We are learning how to give these drugs in the right way to maximize patients’ quality of life, and it’s not data-driven—that’s anecdotal. By controlling disease and the fact that these are so well delivered in terms of their efficacy and tolerability, it makes patients do very well for long periods of time. They can stay on these drugs that control their disease.
The nice thing that you also think about is you have options. It’s the same target, but drug “X” is a little bit [less] tolerable, so we can move on to drug “Y” and so on and so forth. It gives you options to fall back on. The fact that we have multiple agents in the same class markedly affects our ability to control patients’ disease and then provide them longer, higher-quality life.

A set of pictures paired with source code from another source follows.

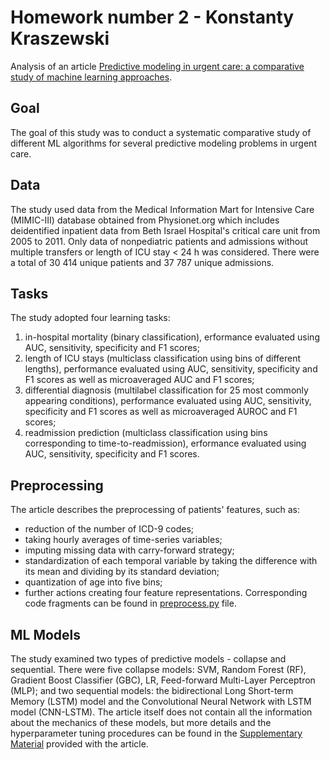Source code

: # Homework number 2 - Konstanty Kraszewski

Analysis of an article [Predictive modeling in urgent care: a comparative study of machine learning approaches](https://academic.oup.com/jamiaopen/article/1/1/87/5032901).

## Goal
The goal of this study was to conduct a systematic comparative study of different ML algorithms for several predictive modeling problems in urgent care.

## Data
The study used data from the Medical Information Mart for Intensive Care (MIMIC-III) database obtained from Physionet.org which includes deidentified inpatient data from Beth Israel Hospital's critical care unit from 2005 to 2011. Only data of nonpediatric patients and admissions without multiple transfers or length of ICU stay < 24 h was considered. There were a total of 30 414 unique patients and 37 787 unique admissions.

## Tasks
The study adopted four learning tasks:
1) in-hospital mortality (binary classification), erformance evaluated using AUC, sensitivity, specificity and F1 scores;
2) length of ICU stays (multiclass classification using bins of different lengths), performance evaluated using AUC, sensitivity, specificity and F1 scores as well as microaveraged AUC and F1 scores;
3) differential diagnosis (multilabel classification for 25 most commonly appearing conditions), performance evaluated using AUC, sensitivity, specificity and F1 scores as well as microaveraged AUROC and F1 scores;
4) readmission prediction (multiclass classification using bins corresponding to time-to-readmission), erformance evaluated using AUC, sensitivity, specificity and F1 scores.

## Preprocessing
The article describes the preprocessing of patients' features, such as:
- reduction of the number of ICD-9 codes;
- taking hourly averages of time-series variables;
- imputing missing data with carry-forward strategy;
- standardization of each temporal variable by taking the difference with its mean and dividing by its standard deviation;
- quantization of age into five bins;
- further actions creating four feature representations.
Corresponding code fragments can be found in [preprocess.py](https://github.com/illidanlab/urgent-care-comparative/blob/master/preprocess.py) file.

## ML Models
The study examined two types of predictive models - collapse and sequential. There were five collapse models: SVM, Random Forest (RF), Gradient Boost Classifier (GBC), LR, Feed-forward Multi-Layer Perceptron (MLP); and two sequential models: the bidirectional Long Short-term Memory (LSTM) model and the Convolutional Neural Network with LSTM model (CNN-LSTM). The article itself does not contain all the information about the mechanics of these models, but more details and the hyperparameter tuning procedures can be found in the [Supplementary Material](https://academic.oup.com/jamiaopen/article/1/1/87/5032901#supplementary-data) provided with the article.
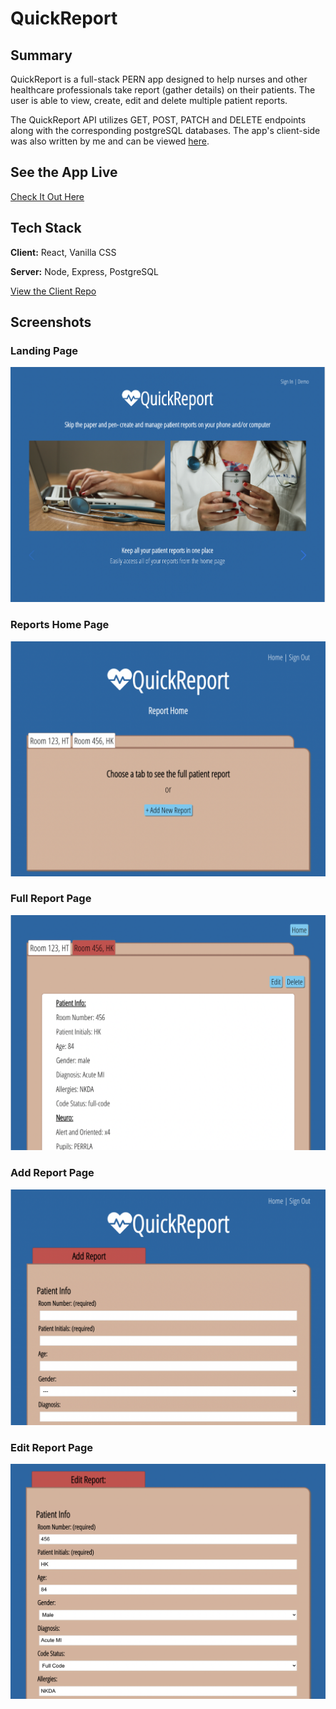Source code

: # QuickReport

## Summary

QuickReport is a full-stack PERN app designed to help nurses and other healthcare professionals take report (gather details) on their patients. The user is able to view, create, edit and delete multiple patient reports.

The QuickReport API utilizes GET, POST, PATCH and DELETE endpoints along with the corresponding postgreSQL databases. The app's client-side was also written by me and can be viewed [here](https://github.com/SabrinaSides/quick-report-client).

## See the App Live

[Check It Out Here](https://quick-report-client.vercel.app/)

## Tech Stack

**Client:** React, Vanilla CSS

**Server:** Node, Express, PostgreSQL

[View the Client Repo](https://github.com/SabrinaSides/quick-report-client)

## Screenshots

### Landing Page

![Landing Page](screenshots/LandingPage.png)

### Reports Home Page

![Reports Home Page](screenshots/ReportHome.png)

### Full Report Page

![Full Report Page](screenshots/ViewFullReport.png)

### Add Report Page

![Add Report Page](screenshots/AddReport.png)

### Edit Report Page

![Edit Report Page](screenshots/EditReport.png)
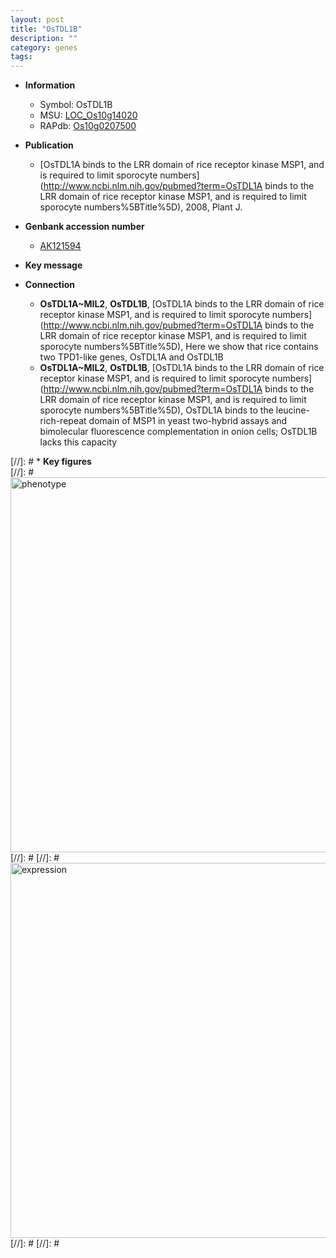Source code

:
 ```yaml
---
layout: post
title: "OsTDL1B"
description: ""
category: genes
tags: 
---
```


* **Information**  
    + Symbol: OsTDL1B  
    + MSU: [LOC_Os10g14020](http://rice.plantbiology.msu.edu/cgi-bin/ORF_infopage.cgi?orf=LOC_Os10g14020)  
    + RAPdb: [Os10g0207500](http://rapdb.dna.affrc.go.jp/viewer/gbrowse_details/irgsp1?name=Os10g0207500)  

* **Publication**  
    + [OsTDL1A binds to the LRR domain of rice receptor kinase MSP1, and is required to limit sporocyte numbers](http://www.ncbi.nlm.nih.gov/pubmed?term=OsTDL1A binds to the LRR domain of rice receptor kinase MSP1, and is required to limit sporocyte numbers%5BTitle%5D), 2008, Plant J.

* **Genbank accession number**  
    + [AK121594](http://www.ncbi.nlm.nih.gov/nuccore/AK121594)

* **Key message**  

* **Connection**  
    + __OsTDL1A~MIL2__, __OsTDL1B__, [OsTDL1A binds to the LRR domain of rice receptor kinase MSP1, and is required to limit sporocyte numbers](http://www.ncbi.nlm.nih.gov/pubmed?term=OsTDL1A binds to the LRR domain of rice receptor kinase MSP1, and is required to limit sporocyte numbers%5BTitle%5D), Here we show that rice contains two TPD1-like genes, OsTDL1A and OsTDL1B
    + __OsTDL1A~MIL2__, __OsTDL1B__, [OsTDL1A binds to the LRR domain of rice receptor kinase MSP1, and is required to limit sporocyte numbers](http://www.ncbi.nlm.nih.gov/pubmed?term=OsTDL1A binds to the LRR domain of rice receptor kinase MSP1, and is required to limit sporocyte numbers%5BTitle%5D), OsTDL1A binds to the leucine-rich-repeat domain of MSP1 in yeast two-hybrid assays and bimolecular fluorescence complementation in onion cells; OsTDL1B lacks this capacity

[//]: # * **Key figures**  
[//]: # <img src="http://funRiceGenes.github.io/images/OsTDL1B.pheno.png" alt="phenotype"  style="width: 600px;"/>
[//]: # 
[//]: # <img src="http://funRiceGenes.github.io/images/OsTDL1B.exp.png" alt="expression"  style="width: 600px;"/>
[//]: # 
[//]: #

What do you hope community oncologists took away from your presentation that they can apply to clinical practice?
What we all need to take away from the use of proteasome inhibitors is, first, to always recognize the right way to deliver it, and the toxicities that may come from it so you can educate your patients. A patient who knows what is going to happen is much better at helping you take care of them, turning down doses, etc. Then, [you want to identify] what drug to partner with at the right time. We have approved combinations.
There is a whole pantheon of drugs that have been approved in early relapse-like settings. A lot of them are proteasome inhibitor–based, and [it is important] to recognize that you need to see your patient across from you and use that combination you see that fits them the best—because there isn’t a right or wrong combination, for the most part. It’s what is right for that patient across from you. That’s what I really want to make sure that they took away from this.